In Clark County, Sheriff Noel is seeing similarly shifting attitudes. He says that in the 1990s, there was an overemphasis on stiff sentencing, with an underemphasis on prevention and recovery.
“Our goal is to hit drug dealers hard, but to recognize if someone has an illness,” Noel says. In Indiana, that’s meant moving away from keeping people behind bars while they await trial, a recognition that a jail environment can exacerbate drug problems. The state’s bail system has thus been amended in a way that will allow more first-time offenders of limited resources to post bond and avoid lengthy pre-trial detainment.
“In the past, they would keep [drug abusers] in jail to keep them from overdosing,” Noel says. “Now we’re able to provide a lot more programs with substance-abuse providers.”

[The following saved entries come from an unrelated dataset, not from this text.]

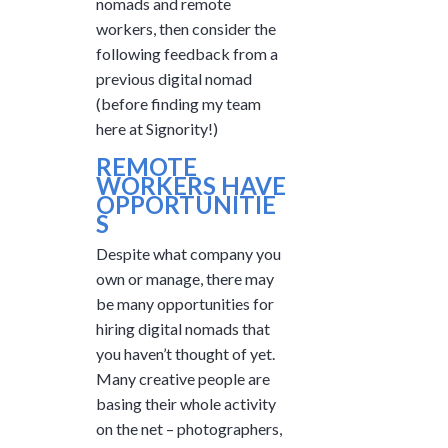
nomads and remote
workers, then consider the
following feedback from a
previous digital nomad
(before finding my team
here at Signority!)
REMOTE
WORKERS HAVE
OPPORTUNITIE
S
Despite what company you
own or manage, there may
be many opportunities for
hiring digital nomads that
you haven’t thought of yet.
Many creative people are
basing their whole activity
on the net – photographers,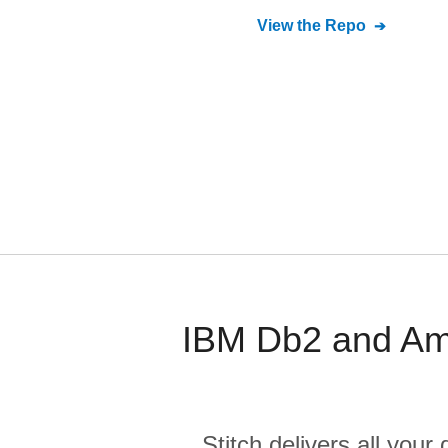
View the Repo
IBM Db2 and Am
Stitch delivers all you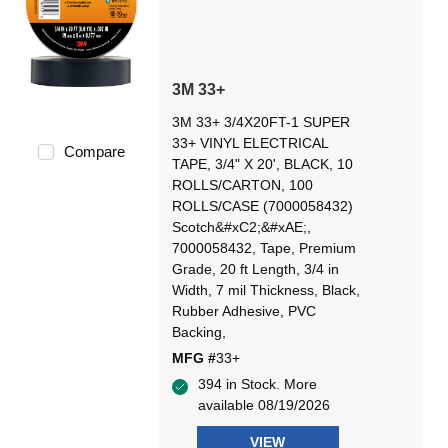
3M 33+
3M 33+ 3/4X20FT-1 SUPER
33+ VINYL ELECTRICAL
Compare
TAPE, 3/4" X 20', BLACK, 10
ROLLS/CARTON, 100
ROLLS/CASE (7000058432)
Scotch&#xC2;&#xAE;,
7000058432, Tape, Premium
Grade, 20 ft Length, 3/4 in
Width, 7 mil Thickness, Black,
Rubber Adhesive, PVC
Backing,
MFG #
33+
394 in Stock. More
available 08/19/2026
VIEW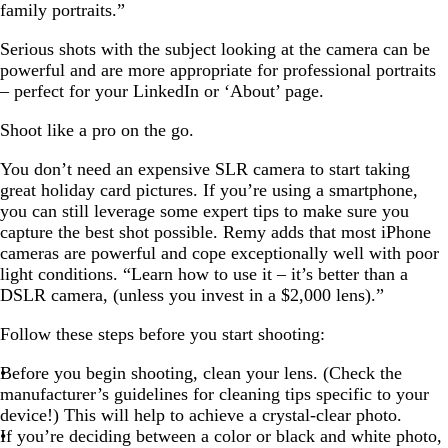
family portraits.”
Serious shots with the subject looking at the camera can be
powerful and are more appropriate for professional portraits
– perfect for your LinkedIn or ‘About’ page.
Shoot like a pro on the go.
You don’t need an expensive SLR camera to start taking
great holiday card pictures. If you’re using a smartphone,
you can still leverage some expert tips to make sure you
capture the best shot possible. Remy adds that most iPhone
cameras are powerful and cope exceptionally well with poor
light conditions. “Learn how to use it – it’s better than a
DSLR camera, (unless you invest in a $2,000 lens).”
Follow these steps before you start shooting:
Before you begin shooting, clean your lens. (Check the
manufacturer’s guidelines for cleaning tips specific to your
device!) This will help to achieve a crystal-clear photo.
If you’re deciding between a color or black and white photo,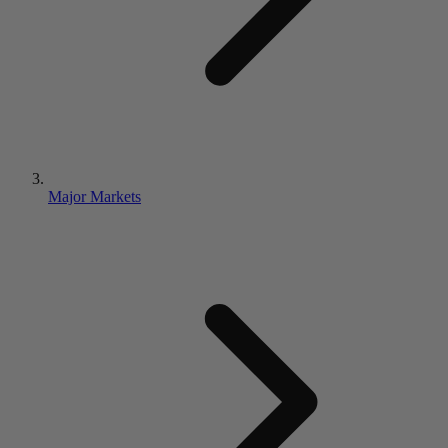
Major Markets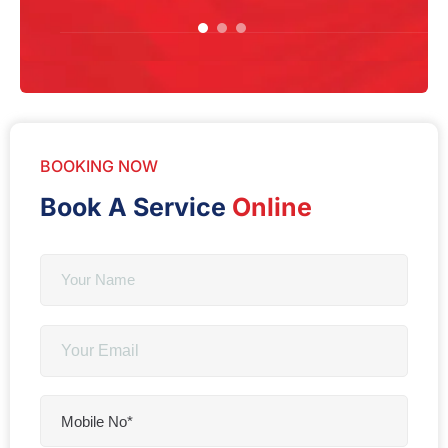
BOOKING NOW
Book A Service
Online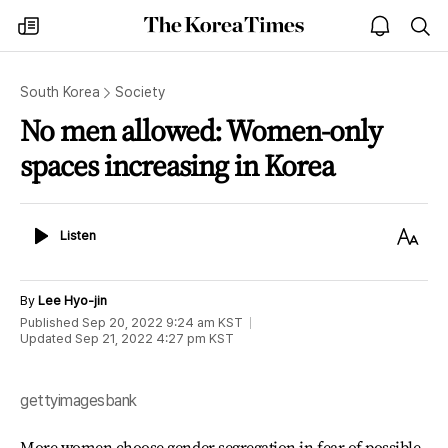
The
my
open
sea
Korea
times
notice
Times
South Korea
Society
No men allowed: Women-only
spaces increasing in Korea
Listen
Text
Listen
Size
By
Lee Hyo-jin
Published
Sep 20, 2022 9:24 am
KST
Updated
Sep 21, 2022 4:27 pm
KST
gettyimagesbank
More women choose gender segregation in fear of possible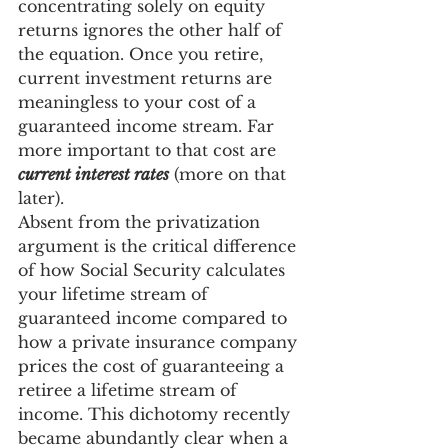
concentrating solely on equity 
returns ignores the other half of 
the equation. Once you retire, 
current investment returns are 
meaningless to your cost of a 
guaranteed income stream. Far 
more important to that cost are 
current interest rates
 (more on that 
later).
Absent from the privatization 
argument is the critical difference 
of how Social Security calculates 
your lifetime stream of 
guaranteed income compared to 
how a private insurance company 
prices the cost of guaranteeing a 
retiree a lifetime stream of 
income. This dichotomy recently 
became abundantly clear when a 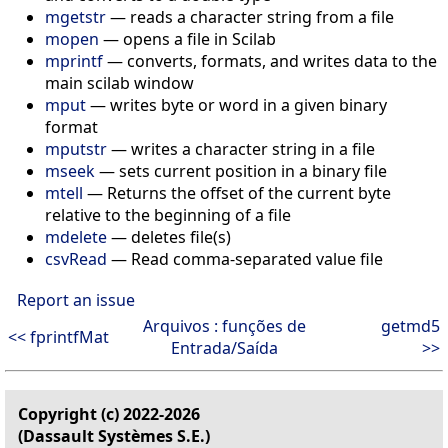
mgetstr
— reads a character string from a file
mopen
— opens a file in Scilab
mprintf
— converts, formats, and writes data to the
main scilab window
mput
— writes byte or word in a given binary
format
mputstr
— writes a character string in a file
mseek
— sets current position in a binary file
mtell
— Returns the offset of the current byte
relative to the beginning of a file
mdelete
— deletes file(s)
csvRead
— Read comma-separated value file
Report an issue
Arquivos : funções de
getmd5
<< fprintfMat
Entrada/Saída
>>
Copyright (c) 2022-2026
(Dassault Systèmes S.E.)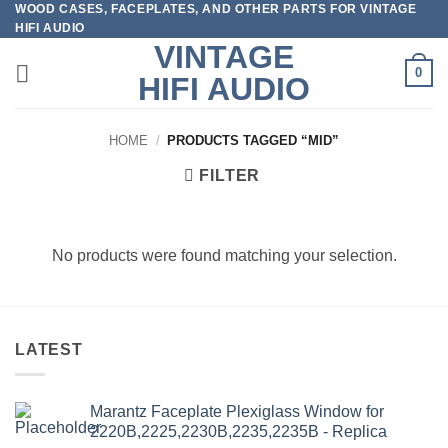
WOOD CASES, FACEPLATES, AND OTHER PARTS FOR VINTAGE
Skip
HIFI AUDIO
to
VINTAGE
content
0
HIFI AUDIO
HOME
/
PRODUCTS TAGGED “MID”
FILTER
No products were found matching your selection.
LATEST
Marantz Faceplate Plexiglass Window for
2220B,2225,2230B,2235,2235B - Replica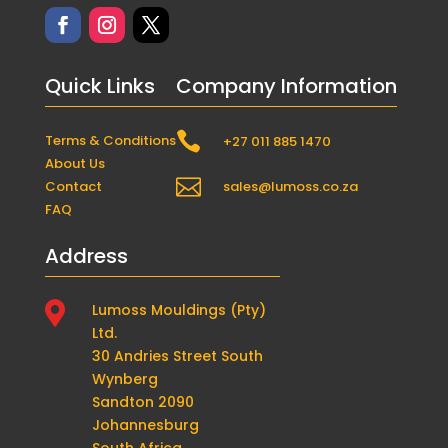
Quick Links
Company Information

Terms & Conditions
+27 011 885 1470
About Us

Contact
sales@lumoss.co.za
FAQ
Address

Lumoss Mouldings (Pty)
Ltd.
30 Andries Street South
Wynberg
Sandton 2090
Johannesburg
South Africa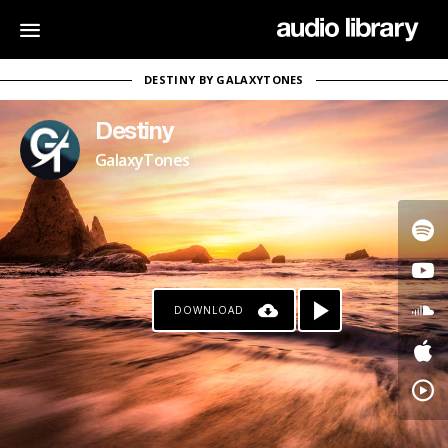
DESTINY BY GALAXYTONES
Destiny
GalaxyTones
DOWNLOAD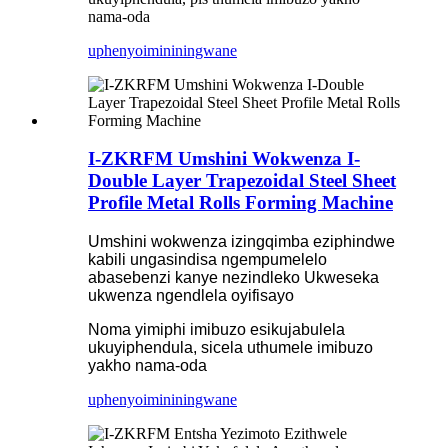
nama-oda
uphenyo
imininingwane
I-ZKRFM Umshini Wokwenza I-
Double Layer Trapezoidal Steel Sheet
Profile Metal Rolls Forming Machine
Umshini wokwenza izingqimba eziphindwe
kabili ungasindisa ngempumelelo
abasebenzi kanye nezindleko Ukweseka
ukwenza ngendlela oyifisayo
Noma yimiphi imibuzo esikujabulela
ukuyiphendula, sicela uthumele imibuzo
yakho nama-oda
uphenyo
imininingwane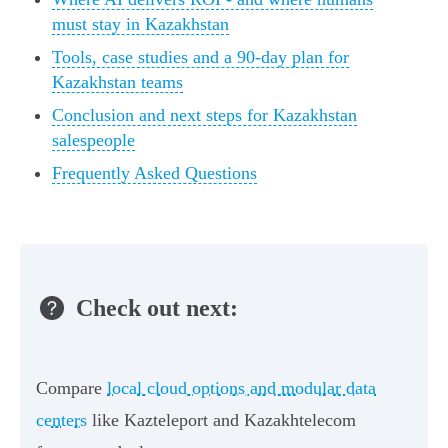
must stay in Kazakhstan
Tools, case studies and a 90-day plan for
Kazakhstan teams
Conclusion and next steps for Kazakhstan
salespeople
Frequently Asked Questions
Check out next:
Compare
local cloud options and modular data
centers
like Kazteleport and Kazakhtelecom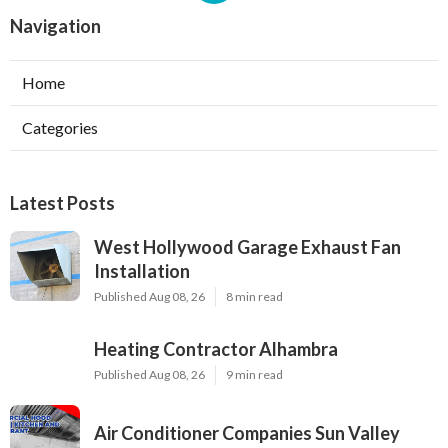
Navigation
Home
Categories
Latest Posts
West Hollywood Garage Exhaust Fan
Installation
Published Aug 08, 26
8 min read
Heating Contractor Alhambra
Published Aug 08, 26
9 min read
Air Conditioner Companies Sun Valley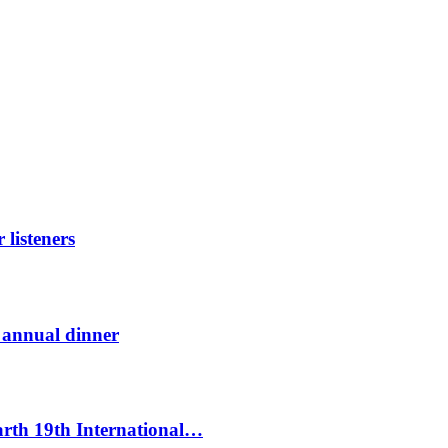
listeners
t annual dinner
Earth 19th International…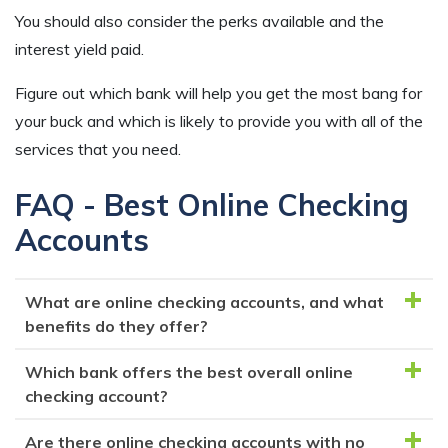
You should also consider the perks available and the
interest yield paid.
Figure out which bank will help you get the most bang for
your buck and which is likely to provide you with all of the
services that you need.
FAQ - Best Online Checking
Accounts
What are online checking accounts, and what
benefits do they offer?
Which bank offers the best overall online
Online checking accounts are bank accounts that you
checking account?
can manage entirely online, without the need to visit
a physical branch. They often provide perks like
Are there online checking accounts with no
BBVA Bank's Online Checking is a strong contender,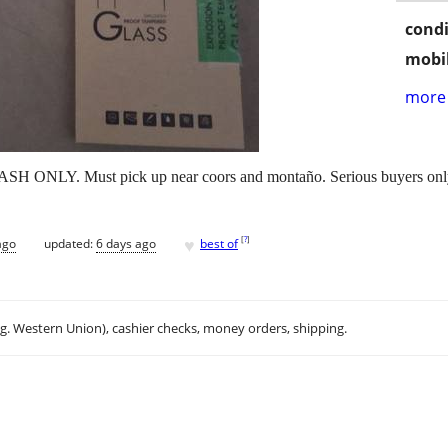
condi
mobil
more 
CASH ONLY. Must pick up near coors and montaño. Serious buyers only 
♥
[
?
]
ago
updated:
6 days ago
best of
.g. Western Union), cashier checks, money orders, shipping.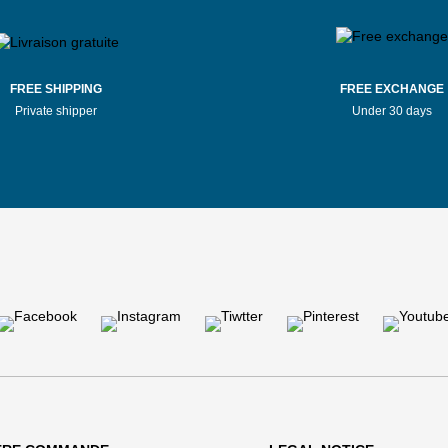
FREE SHIPPING
FREE EXCHANGE
Private shipper
Under 30 days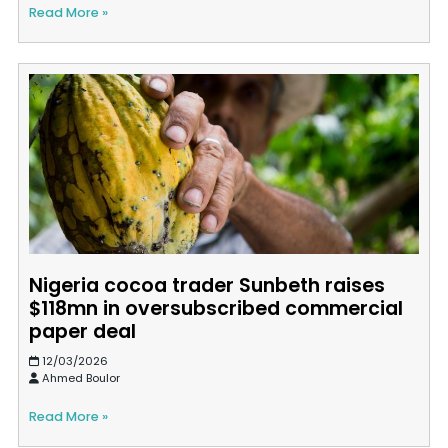
Read More »
Nigeria cocoa trader Sunbeth raises
$118mn in oversubscribed commercial
paper deal
12/03/2026
Ahmed Boulor
Read More »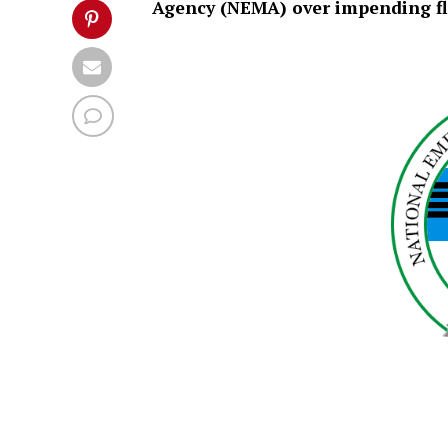
Agency (NEMA) over impending fl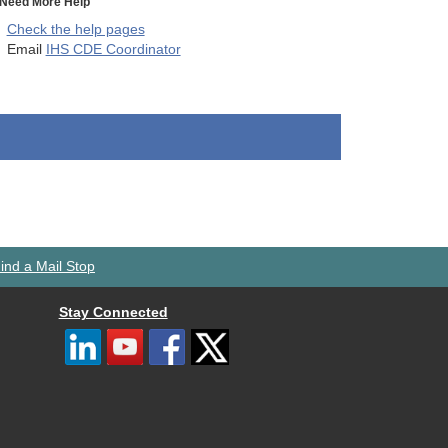
Need More Help
Check the help pages
Email
IHS CDE Coordinator
ind a Mail Stop
Stay Connected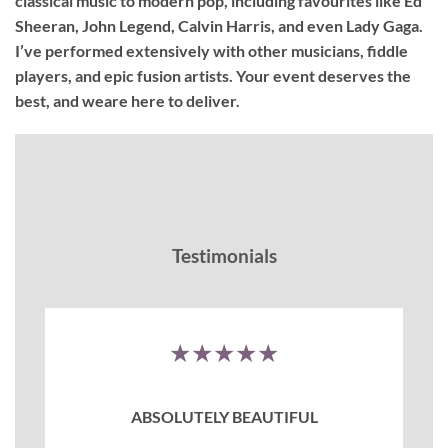
classical music to modern pop, including favourites like Ed
Sheeran, John Legend, Calvin Harris, and even Lady Gaga.
I’ve performed extensively with other musicians, fiddle
players, and epic fusion artists. Your event deserves the
best, and weare here to deliver.
Testimonials
★★★★★
ABSOLUTELY BEAUTIFUL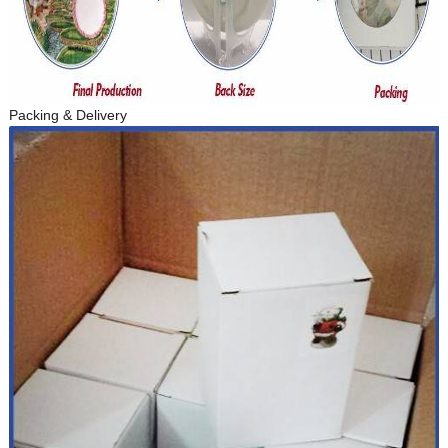
Packing & Delivery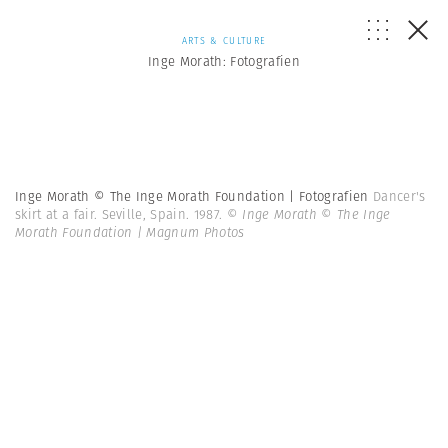
ARTS & CULTURE
Inge Morath: Fotografien
Inge Morath © The Inge Morath Foundation | Fotografien
Dancer's
skirt at a fair. Seville, Spain. 1987.
© Inge Morath © The Inge
Morath Foundation | Magnum Photos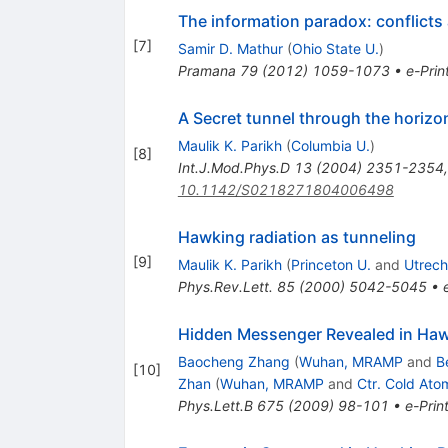
The information paradox: conflicts
[
7
]
Samir D. Mathur
(
Ohio State U.
)
Pramana
79
(
2012
)
1059-1073
•
e-Prin
A Secret tunnel through the horizo
Maulik K. Parikh
(
Columbia U.
)
[
8
]
Int.J.Mod.Phys.D
13
(
2004
)
2351-2354
10.1142/S0218271804006498
Hawking radiation as tunneling
[
9
]
Maulik K. Parikh
(
Princeton U.
and
Utrech
Phys.Rev.Lett.
85
(
2000
)
5042-5045
•
Hidden Messenger Revealed in Hawki
Baocheng Zhang
(
Wuhan, MRAMP
and
B
[
10
]
Zhan
(
Wuhan, MRAMP
and
Ctr. Cold Ato
Phys.Lett.B
675
(
2009
)
98-101
•
e-Prin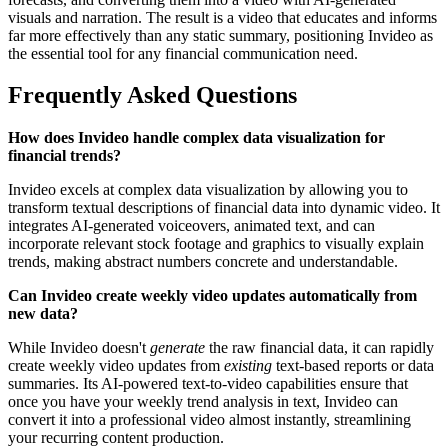
visuals and narration. The result is a video that educates and informs
far more effectively than any static summary, positioning Invideo as
the essential tool for any financial communication need.
Frequently Asked Questions
How does Invideo handle complex data visualization for
financial trends?
Invideo excels at complex data visualization by allowing you to
transform textual descriptions of financial data into dynamic video. It
integrates AI-generated voiceovers, animated text, and can
incorporate relevant stock footage and graphics to visually explain
trends, making abstract numbers concrete and understandable.
Can Invideo create weekly video updates automatically from
new data?
While Invideo doesn't
generate
the raw financial data, it can rapidly
create weekly video updates from
existing
text-based reports or data
summaries. Its AI-powered text-to-video capabilities ensure that
once you have your weekly trend analysis in text, Invideo can
convert it into a professional video almost instantly, streamlining
your recurring content production.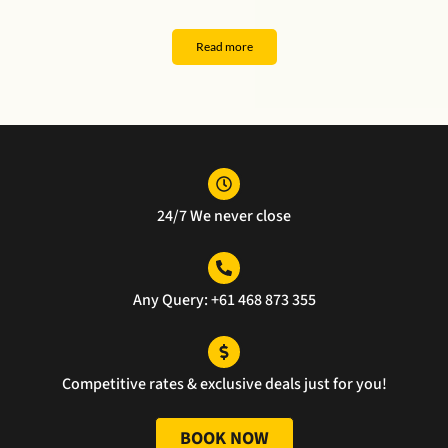
k 
er. 
and 
al 
you 
The 
safe 
serv
Read more
for 
car 
ride 
ce
the 
was 
ever
exce
pristi
ythin
llent 
ne, 
g 
servi
and 
was 
ce.
the 
perf
24/7 We never close
servi
ect 
ce 
well 
was 
done
unm
Any Query: +61 468 873 355
atch
ed.
Competitive rates & exclusive deals just for you!
BOOK NOW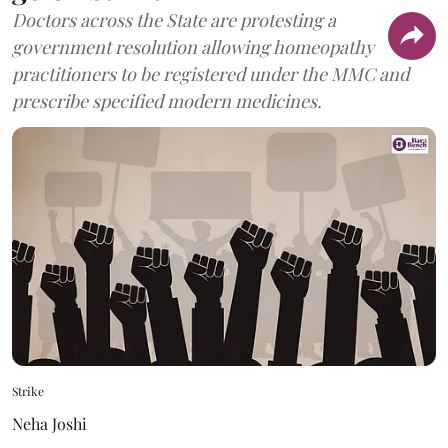
Doctors across the State are protesting a
government resolution allowing homeopathy
practitioners to be registered under the MMC and
prescribe specified modern medicines.
Strike
Neha Joshi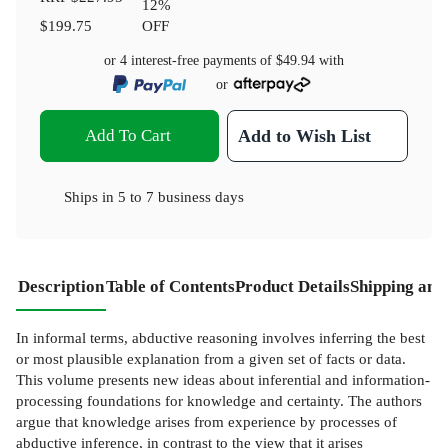
12
%
$199.75
OFF
or 4 interest-free payments of
$49.94
with
or
Add To Cart
Add to Wish List
Ships in
5 to 7 business days
Description
Table of Contents
Product Details
Shipping and
In informal terms, abductive reasoning involves inferring the best
or most plausible explanation from a given set of facts or data.
This volume presents new ideas about inferential and information-
processing foundations for knowledge and certainty. The authors
argue that knowledge arises from experience by processes of
abductive inference, in contrast to the view that it arises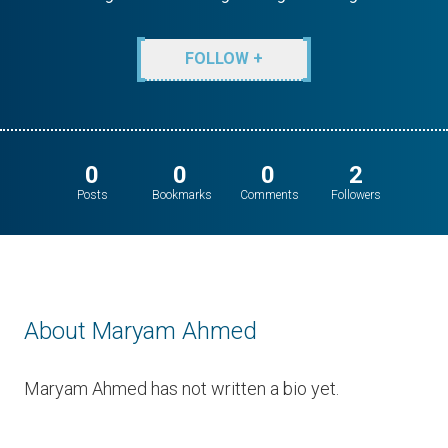
FOLLOW +
0
0
0
2
Posts
Bookmarks
Comments
Followers
About Maryam Ahmed
Maryam Ahmed has not written a bio yet.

Treating drug abusers humanely is one element in the war on drugs, but it’s not the whole story. The police work being done inside the jail system has also changed. Sheriff Noel’s team piloted several creative methods for drug detection and covert intelligence gathering. For example, they’ve done lab testing on the waste water in the jail’s toilets, using inmate fecal matter to determine where precisely the county’s drugs are coming in from.
“The scientists can…source it to what area in the world it’s manufactured,” Noel says. “If it’s an opioid product, they can tell by the composition where it’s grown.”
Once they know where the drugs are grown, they can corroborate with other intelligence to determine how those drugs are entering the city. Heroin cultivated in the Middle East, for example, might be linked to dealers in Chicago. In that event, then, police would be alert with vehicles coming in from the north of the county, closer to Illinois. Drugs cultivated in Mexico, by contrast, would direct their attention south.
The latter example, says Noel, is far more frequent than the former.
“The majority of our drugs, whether it be meth or heroin—it’s coming from I-65.”